== WHAT IS BEING ASKED ==
Copy the entries word for word, from the first line through the line that contains "common name: Oblique heterocampa", and stop there.

== MATERIAL SUPPLIED ==
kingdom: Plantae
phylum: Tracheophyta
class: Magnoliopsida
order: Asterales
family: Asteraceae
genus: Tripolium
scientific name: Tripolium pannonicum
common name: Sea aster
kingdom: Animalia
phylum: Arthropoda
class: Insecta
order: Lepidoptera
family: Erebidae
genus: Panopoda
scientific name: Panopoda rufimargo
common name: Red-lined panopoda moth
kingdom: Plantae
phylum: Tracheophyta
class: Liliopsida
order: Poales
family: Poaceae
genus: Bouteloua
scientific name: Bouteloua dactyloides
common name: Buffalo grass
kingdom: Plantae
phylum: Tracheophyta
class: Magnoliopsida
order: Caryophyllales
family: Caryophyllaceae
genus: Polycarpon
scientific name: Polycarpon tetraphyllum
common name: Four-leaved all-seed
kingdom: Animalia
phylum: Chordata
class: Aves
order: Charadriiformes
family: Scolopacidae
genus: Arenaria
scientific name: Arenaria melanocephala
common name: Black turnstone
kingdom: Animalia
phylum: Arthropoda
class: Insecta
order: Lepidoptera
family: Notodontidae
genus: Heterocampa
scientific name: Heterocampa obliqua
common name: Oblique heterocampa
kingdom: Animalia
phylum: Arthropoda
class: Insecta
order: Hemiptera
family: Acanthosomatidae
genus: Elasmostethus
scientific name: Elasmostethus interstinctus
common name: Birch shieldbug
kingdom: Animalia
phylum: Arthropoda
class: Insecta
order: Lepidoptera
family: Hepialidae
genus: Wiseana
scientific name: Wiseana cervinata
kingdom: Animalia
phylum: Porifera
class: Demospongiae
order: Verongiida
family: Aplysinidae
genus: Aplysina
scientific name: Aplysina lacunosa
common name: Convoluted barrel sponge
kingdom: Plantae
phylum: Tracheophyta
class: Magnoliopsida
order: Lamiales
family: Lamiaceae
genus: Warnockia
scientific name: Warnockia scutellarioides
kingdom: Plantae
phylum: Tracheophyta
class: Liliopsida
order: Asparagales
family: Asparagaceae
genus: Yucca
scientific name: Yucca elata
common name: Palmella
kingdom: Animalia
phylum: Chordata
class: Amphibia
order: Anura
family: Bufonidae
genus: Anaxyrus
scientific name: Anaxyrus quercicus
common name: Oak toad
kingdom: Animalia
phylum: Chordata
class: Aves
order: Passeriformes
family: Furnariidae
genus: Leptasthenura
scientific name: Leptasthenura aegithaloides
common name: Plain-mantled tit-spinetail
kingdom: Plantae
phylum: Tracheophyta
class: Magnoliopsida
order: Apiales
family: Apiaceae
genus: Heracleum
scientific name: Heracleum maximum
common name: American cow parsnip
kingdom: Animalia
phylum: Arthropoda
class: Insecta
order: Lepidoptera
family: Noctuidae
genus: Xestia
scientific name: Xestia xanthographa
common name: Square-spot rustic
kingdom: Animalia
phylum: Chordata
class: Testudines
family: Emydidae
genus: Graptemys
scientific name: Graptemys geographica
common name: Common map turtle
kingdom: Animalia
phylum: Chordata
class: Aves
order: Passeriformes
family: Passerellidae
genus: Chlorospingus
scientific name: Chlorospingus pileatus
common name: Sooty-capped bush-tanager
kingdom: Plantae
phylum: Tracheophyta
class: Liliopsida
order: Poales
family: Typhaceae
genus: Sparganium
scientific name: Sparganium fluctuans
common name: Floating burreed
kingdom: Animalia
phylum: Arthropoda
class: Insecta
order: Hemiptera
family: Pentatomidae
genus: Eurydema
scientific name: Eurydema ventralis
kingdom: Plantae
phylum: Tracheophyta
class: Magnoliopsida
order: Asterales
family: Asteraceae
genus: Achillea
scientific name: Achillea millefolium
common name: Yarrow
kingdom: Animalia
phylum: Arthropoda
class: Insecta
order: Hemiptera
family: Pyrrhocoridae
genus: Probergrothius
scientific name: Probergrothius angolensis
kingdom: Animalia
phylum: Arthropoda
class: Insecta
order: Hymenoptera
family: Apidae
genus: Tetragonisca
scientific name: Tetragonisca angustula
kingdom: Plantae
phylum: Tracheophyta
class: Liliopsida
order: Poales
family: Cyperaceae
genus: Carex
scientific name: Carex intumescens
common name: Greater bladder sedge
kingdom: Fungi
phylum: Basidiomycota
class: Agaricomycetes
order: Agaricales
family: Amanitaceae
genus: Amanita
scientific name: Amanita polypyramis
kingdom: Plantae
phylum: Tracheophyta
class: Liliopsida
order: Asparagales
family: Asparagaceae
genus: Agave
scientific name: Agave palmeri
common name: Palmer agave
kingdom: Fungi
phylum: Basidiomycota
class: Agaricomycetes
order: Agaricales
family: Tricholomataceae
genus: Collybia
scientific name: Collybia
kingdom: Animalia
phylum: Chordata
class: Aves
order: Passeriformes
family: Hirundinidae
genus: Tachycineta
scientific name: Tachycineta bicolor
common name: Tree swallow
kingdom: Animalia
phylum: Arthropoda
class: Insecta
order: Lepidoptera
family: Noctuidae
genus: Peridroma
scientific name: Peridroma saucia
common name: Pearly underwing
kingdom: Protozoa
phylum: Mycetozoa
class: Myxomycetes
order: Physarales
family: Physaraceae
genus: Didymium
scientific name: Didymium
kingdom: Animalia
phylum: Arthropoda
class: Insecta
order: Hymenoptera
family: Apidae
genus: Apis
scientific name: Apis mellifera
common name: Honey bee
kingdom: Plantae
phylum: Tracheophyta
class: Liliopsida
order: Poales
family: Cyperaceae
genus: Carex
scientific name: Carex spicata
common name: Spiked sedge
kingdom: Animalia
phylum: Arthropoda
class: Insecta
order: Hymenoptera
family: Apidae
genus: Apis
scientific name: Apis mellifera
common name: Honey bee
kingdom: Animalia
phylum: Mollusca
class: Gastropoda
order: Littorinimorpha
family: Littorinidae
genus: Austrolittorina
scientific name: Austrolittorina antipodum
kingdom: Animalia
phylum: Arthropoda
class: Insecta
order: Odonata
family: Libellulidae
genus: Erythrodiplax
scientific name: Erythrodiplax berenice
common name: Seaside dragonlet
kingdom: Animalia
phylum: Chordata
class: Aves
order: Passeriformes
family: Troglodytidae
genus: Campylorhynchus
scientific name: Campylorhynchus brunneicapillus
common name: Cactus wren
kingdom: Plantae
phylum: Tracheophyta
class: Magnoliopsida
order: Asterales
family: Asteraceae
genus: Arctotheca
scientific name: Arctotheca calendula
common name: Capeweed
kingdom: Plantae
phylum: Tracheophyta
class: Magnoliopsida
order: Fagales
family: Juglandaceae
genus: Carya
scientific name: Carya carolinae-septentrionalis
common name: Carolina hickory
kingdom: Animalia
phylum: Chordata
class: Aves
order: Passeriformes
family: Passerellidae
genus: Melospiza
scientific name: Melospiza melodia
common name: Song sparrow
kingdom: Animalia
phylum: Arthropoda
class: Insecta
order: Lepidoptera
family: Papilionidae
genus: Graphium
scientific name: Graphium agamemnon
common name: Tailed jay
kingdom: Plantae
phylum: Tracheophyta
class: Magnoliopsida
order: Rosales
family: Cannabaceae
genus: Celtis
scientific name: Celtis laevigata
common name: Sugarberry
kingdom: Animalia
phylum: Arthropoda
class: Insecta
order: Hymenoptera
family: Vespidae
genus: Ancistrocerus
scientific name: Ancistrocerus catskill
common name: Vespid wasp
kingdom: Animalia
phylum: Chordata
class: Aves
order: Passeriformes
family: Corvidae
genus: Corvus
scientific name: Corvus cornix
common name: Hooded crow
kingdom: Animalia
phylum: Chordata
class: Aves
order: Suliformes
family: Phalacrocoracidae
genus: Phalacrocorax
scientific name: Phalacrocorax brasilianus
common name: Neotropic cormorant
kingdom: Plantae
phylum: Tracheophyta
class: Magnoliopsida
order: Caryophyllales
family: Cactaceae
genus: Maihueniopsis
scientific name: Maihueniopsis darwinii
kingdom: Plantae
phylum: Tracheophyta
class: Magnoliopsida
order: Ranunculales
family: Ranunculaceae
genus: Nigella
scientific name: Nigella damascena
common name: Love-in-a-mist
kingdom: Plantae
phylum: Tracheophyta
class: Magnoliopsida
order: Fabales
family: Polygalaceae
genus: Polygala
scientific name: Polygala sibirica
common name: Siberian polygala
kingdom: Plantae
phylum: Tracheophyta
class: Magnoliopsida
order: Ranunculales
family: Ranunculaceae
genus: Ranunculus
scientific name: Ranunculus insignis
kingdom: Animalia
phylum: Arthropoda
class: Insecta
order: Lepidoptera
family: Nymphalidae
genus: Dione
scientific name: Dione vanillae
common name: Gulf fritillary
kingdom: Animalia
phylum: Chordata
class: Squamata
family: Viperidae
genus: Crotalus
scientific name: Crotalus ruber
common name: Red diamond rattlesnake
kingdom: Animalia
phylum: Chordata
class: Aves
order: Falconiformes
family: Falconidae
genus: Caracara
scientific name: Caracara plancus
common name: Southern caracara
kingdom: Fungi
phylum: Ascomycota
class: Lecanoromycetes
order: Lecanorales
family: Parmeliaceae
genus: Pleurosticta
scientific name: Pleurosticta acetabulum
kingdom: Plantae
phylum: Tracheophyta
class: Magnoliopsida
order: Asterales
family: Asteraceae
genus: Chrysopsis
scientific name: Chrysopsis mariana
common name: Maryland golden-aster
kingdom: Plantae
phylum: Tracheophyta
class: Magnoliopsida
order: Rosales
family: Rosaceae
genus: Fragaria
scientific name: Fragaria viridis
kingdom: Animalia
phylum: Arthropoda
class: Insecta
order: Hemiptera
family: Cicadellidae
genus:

== WRITTEN RESPONSE ==
kingdom: Plantae
phylum: Tracheophyta
class: Magnoliopsida
order: Asterales
family: Asteraceae
genus: Tripolium
scientific name: Tripolium pannonicum
common name: Sea aster
kingdom: Animalia
phylum: Arthropoda
class: Insecta
order: Lepidoptera
family: Erebidae
genus: Panopoda
scientific name: Panopoda rufimargo
common name: Red-lined panopoda moth
kingdom: Plantae
phylum: Tracheophyta
class: Liliopsida
order: Poales
family: Poaceae
genus: Bouteloua
scientific name: Bouteloua dactyloides
common name: Buffalo grass
kingdom: Plantae
phylum: Tracheophyta
class: Magnoliopsida
order: Caryophyllales
family: Caryophyllaceae
genus: Polycarpon
scientific name: Polycarpon tetraphyllum
common name: Four-leaved all-seed
kingdom: Animalia
phylum: Chordata
class: Aves
order: Charadriiformes
family: Scolopacidae
genus: Arenaria
scientific name: Arenaria melanocephala
common name: Black turnstone
kingdom: Animalia
phylum: Arthropoda
class: Insecta
order: Lepidoptera
family: Notodontidae
genus: Heterocampa
scientific name: Heterocampa obliqua
common name: Oblique heterocampa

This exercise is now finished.